Think about the message they were sending: It is The Union’s work to unify all spiritual energies from across the world…to USE that cooperation to build on what previous scientists have done.

This is not a normal thing you hear from a scientific organization.

And I think it shows us something very important and very special about The Union.

Since our earliest days, The Union has used science to pursue a larger endeavor, which is to unite people in a holistic mission to end TB and other diseases that harm our communities and cause so much suffering in our world.

For us, science has always been—and science will always be—a light that illuminates a path out of that suffering and helps people to fulfill their whole human potential.

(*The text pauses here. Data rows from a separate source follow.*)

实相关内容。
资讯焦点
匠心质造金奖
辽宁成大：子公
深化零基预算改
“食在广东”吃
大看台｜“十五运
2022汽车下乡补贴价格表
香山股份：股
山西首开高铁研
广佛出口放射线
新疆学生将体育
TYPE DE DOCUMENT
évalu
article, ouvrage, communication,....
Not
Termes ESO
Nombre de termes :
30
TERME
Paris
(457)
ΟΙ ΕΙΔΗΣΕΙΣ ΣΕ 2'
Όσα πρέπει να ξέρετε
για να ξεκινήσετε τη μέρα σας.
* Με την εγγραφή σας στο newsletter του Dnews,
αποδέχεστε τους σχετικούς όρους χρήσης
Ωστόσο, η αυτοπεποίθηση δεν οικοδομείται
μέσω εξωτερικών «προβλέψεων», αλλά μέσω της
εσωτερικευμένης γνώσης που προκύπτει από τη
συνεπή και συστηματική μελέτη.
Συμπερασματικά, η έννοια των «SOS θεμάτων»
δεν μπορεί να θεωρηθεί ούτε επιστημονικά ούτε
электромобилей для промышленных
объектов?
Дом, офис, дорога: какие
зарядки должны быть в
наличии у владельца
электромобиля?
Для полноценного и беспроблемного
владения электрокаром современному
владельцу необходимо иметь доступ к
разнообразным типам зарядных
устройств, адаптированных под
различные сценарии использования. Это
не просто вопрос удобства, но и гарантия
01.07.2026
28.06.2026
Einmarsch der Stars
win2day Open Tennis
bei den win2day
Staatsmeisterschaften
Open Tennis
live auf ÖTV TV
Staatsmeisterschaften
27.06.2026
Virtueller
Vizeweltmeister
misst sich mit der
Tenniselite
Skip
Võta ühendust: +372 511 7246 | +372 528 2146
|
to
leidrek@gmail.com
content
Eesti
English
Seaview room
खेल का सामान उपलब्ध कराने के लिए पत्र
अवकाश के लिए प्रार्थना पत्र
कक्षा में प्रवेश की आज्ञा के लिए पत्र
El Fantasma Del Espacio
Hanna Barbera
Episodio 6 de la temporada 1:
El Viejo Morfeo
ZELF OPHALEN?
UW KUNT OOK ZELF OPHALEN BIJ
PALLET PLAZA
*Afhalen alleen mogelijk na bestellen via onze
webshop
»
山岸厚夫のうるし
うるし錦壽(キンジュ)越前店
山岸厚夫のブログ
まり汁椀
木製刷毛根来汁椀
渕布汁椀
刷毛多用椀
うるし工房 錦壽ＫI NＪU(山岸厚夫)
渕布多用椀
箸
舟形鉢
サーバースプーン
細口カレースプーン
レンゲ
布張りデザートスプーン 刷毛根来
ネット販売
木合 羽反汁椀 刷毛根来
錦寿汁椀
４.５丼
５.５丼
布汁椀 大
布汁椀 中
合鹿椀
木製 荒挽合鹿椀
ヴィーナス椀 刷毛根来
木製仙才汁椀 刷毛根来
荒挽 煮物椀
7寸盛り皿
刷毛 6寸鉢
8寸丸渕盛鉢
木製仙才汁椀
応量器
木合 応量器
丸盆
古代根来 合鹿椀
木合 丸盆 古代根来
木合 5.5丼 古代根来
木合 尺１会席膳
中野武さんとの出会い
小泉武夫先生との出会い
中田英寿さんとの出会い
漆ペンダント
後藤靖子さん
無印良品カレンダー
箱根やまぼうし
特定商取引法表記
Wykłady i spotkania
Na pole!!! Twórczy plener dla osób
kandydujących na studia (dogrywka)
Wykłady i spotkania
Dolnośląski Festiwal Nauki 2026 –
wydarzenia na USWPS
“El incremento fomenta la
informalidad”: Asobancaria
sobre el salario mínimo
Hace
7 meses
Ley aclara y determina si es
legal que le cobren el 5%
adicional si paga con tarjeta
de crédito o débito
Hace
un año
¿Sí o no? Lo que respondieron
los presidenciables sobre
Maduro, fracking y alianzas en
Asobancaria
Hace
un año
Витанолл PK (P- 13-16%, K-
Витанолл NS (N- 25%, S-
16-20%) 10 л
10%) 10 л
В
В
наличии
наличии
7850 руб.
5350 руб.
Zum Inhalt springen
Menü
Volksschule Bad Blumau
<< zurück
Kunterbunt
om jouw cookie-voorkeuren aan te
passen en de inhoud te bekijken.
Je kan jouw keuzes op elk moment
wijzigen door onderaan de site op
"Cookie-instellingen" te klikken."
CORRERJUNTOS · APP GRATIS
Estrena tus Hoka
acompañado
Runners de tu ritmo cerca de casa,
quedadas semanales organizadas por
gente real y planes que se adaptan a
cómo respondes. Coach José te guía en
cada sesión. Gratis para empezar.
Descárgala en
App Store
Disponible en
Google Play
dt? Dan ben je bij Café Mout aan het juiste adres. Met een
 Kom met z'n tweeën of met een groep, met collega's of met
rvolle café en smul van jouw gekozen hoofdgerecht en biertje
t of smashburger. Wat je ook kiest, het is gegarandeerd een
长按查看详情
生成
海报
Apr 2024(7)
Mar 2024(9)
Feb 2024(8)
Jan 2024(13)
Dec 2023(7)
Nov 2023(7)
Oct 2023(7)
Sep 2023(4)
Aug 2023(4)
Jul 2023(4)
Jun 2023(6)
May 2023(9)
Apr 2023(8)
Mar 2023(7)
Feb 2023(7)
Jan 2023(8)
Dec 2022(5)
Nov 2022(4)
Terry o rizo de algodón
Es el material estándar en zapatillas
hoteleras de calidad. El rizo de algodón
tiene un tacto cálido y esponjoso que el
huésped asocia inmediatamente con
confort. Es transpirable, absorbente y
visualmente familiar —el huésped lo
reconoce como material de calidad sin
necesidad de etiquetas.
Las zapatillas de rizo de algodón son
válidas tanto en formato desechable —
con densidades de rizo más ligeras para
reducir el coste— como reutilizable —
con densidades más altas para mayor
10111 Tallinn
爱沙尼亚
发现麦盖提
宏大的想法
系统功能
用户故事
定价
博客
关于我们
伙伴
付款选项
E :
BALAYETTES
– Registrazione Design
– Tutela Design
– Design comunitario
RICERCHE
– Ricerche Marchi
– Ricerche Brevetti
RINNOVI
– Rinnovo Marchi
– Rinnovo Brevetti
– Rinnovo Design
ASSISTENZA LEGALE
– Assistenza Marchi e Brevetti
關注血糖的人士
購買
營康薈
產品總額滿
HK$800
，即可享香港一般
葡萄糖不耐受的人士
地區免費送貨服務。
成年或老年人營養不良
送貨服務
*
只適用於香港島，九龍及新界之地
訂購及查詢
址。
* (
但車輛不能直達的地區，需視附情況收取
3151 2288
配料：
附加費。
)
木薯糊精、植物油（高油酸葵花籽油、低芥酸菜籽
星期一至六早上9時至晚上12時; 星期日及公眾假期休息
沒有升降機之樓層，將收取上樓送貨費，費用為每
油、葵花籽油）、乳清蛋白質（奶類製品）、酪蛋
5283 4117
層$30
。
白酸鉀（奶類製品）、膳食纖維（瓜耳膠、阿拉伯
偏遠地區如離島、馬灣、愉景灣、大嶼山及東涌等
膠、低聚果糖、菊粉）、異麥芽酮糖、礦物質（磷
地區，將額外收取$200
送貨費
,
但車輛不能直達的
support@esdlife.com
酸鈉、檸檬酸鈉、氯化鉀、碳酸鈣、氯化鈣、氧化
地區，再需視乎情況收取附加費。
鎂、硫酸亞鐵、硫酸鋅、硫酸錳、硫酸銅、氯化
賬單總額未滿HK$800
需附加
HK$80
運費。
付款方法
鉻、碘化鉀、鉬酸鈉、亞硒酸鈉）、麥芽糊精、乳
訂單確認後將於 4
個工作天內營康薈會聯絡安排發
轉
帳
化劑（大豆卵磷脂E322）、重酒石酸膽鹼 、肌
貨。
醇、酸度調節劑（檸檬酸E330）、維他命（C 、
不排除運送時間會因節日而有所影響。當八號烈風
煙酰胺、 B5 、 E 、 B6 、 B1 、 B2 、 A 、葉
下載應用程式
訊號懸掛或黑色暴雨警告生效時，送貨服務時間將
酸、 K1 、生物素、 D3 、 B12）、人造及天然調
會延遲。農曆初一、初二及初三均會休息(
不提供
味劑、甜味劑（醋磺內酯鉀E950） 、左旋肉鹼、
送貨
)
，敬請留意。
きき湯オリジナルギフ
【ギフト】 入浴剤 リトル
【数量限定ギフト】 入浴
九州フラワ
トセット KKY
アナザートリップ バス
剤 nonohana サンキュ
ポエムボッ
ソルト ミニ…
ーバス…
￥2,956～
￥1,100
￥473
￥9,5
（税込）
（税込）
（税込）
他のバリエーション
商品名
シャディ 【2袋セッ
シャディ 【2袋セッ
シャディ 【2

As executive director, I’m privileged to see the people of The Union doing exactly this work every day.

The Union is not just conducting world-class scientific research—we are turning the knowledge we gain into solutions for the most urgent health challenges people are facing today. Our staff and our members are implementing those solutions in some of the most challenging environments in the world.

Many are working within communities most impacted by TB and lung disease—including The Union’s twenty-four thousand community health workers who are serving in India, Zimbabwe, Uganda, the Democratic Republic of Congo and other countries.

I’m so proud of the diversity, the dedication, and the enthusiasm of the people who make up The Union.

They are continuing in the spirit of those delegates who gathered here in 1932, standing on the foundation of science, and uniting people in a worldwide mission against TB and other deadly and disabling conditions.

I also want to tell you all how grateful I am to you. Our greatest supporters are here in this room tonight. You stand with us. You partner with us. The Union would not be the leader it is today without you.

My request is that you continue standing with us, because we are in a critical moment.

As you’ll hear during the conference this week, TB has risen to the attention of world leaders. Just a few weeks ago, at the UN General Assembly, virtually all of the world’s countries came together and made a dramatic pledge to end the TB epidemic.

This has never happened before. With that pledge, TB has now risen to a higher place on the global political agenda than we have ever seen in our lifetimes.

This is a huge opportunity, and I know it’s one that we will seize together. Again, I thank you on behalf of The Union for your incredible support.